Example of (specialized) machine code¶
Python code:
def mysum(a, b):
return a + b
Python bytecode:
0 LOAD_FAST 0 (a)
3 LOAD_FAST 1 (b)
6 BINARY_ADD
7 RETURN_VALUE
C code used to executed bytecode (without code to read bytecode and handle signals):
/* LOAD_FAST */
{
PyObject *value = GETLOCAL(0);
if (value == NULL) {
format_exc_check_arg(PyExc_UnboundLocalError, ...);
goto error;
}
Py_INCREF(value);
PUSH(value);
}
/* LOAD_FAST */
{
PyObject *value = GETLOCAL(1);
if (value == NULL) {
format_exc_check_arg(PyExc_UnboundLocalError, ...);
goto error;
}
Py_INCREF(value);
PUSH(value);
}
/* BINARY_ADD */
{
PyObject *right = POP();
PyObject *left = TOP();
PyObject *sum;
if (PyUnicode_CheckExact(left) &&
PyUnicode_CheckExact(right)) {
sum = unicode_concatenate(left, right, f, next_instr);
/* unicode_concatenate consumed the ref to v */
}
else {
sum = PyNumber_Add(left, right);
Py_DECREF(left);
}
Py_DECREF(right);
SET_TOP(sum);
if (sum == NULL)
goto error;
}
/* RETURN_VALUE */
{
retval = POP();
why = WHY_RETURN;
goto fast_block_end;
}
Specialized and simplified C code if both arguments are Unicode strings:
/* LOAD_FAST */
PyObject *left = GETLOCAL(0);
if (left == NULL) {
format_exc_check_arg(PyExc_UnboundLocalError, ...);
goto error;
}
Py_INCREF(left);
/* LOAD_FAST */
PyObject *right = GETLOCAL(1);
if (right == NULL) {
format_exc_check_arg(PyExc_UnboundLocalError, ...);
goto error;
}
Py_INCREF(right);
/* BINARY_ADD */
PyUnicode_Append(&left, right);
Py_DECREF(right);
if (sum == NULL)
goto error;
/* RETURN_VALUE */
retval = left;
why = WHY_RETURN;
goto fast_block_end;
Test if the specialized function can be used¶
Write code to choose between the bytecode evaluation and the machine code.
Preconditions:
- Check if os.path.isabs() was modified:
- current namespace was modified? (os name cannot be replaced)

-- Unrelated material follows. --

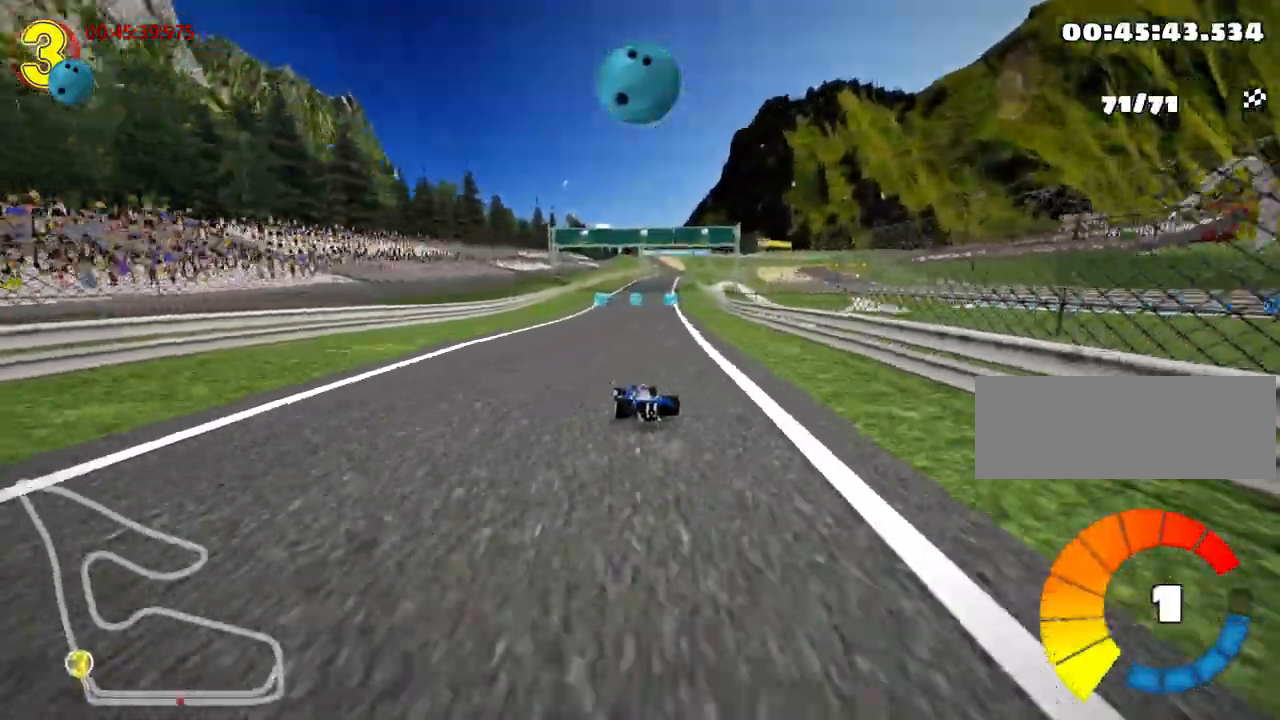
{"keys": ["left", "skid", "up"], "events": [[17, "right", "down"], [67, "nitro", "down"], [167, "right", "up"], [200, "nitro", "up"], [250, "left", "down"]]}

- namespace of the os.path module was modified?
- os.path.isabs function was modified?
- compilation: checksum of the os.py and posixpath.py?
- Check the exact type of arguments
- x type is str: in C, PyUnicode_CheckExact(x)
- list of int: check the whole array before executing code? fallback in the specialized code to handle non int items?
- Callback to use the slow-path if something is modified?
- Disable optimizations when tracing is enabled
- Online benchmark to decide if preconditions and optimized code is faster than the original code?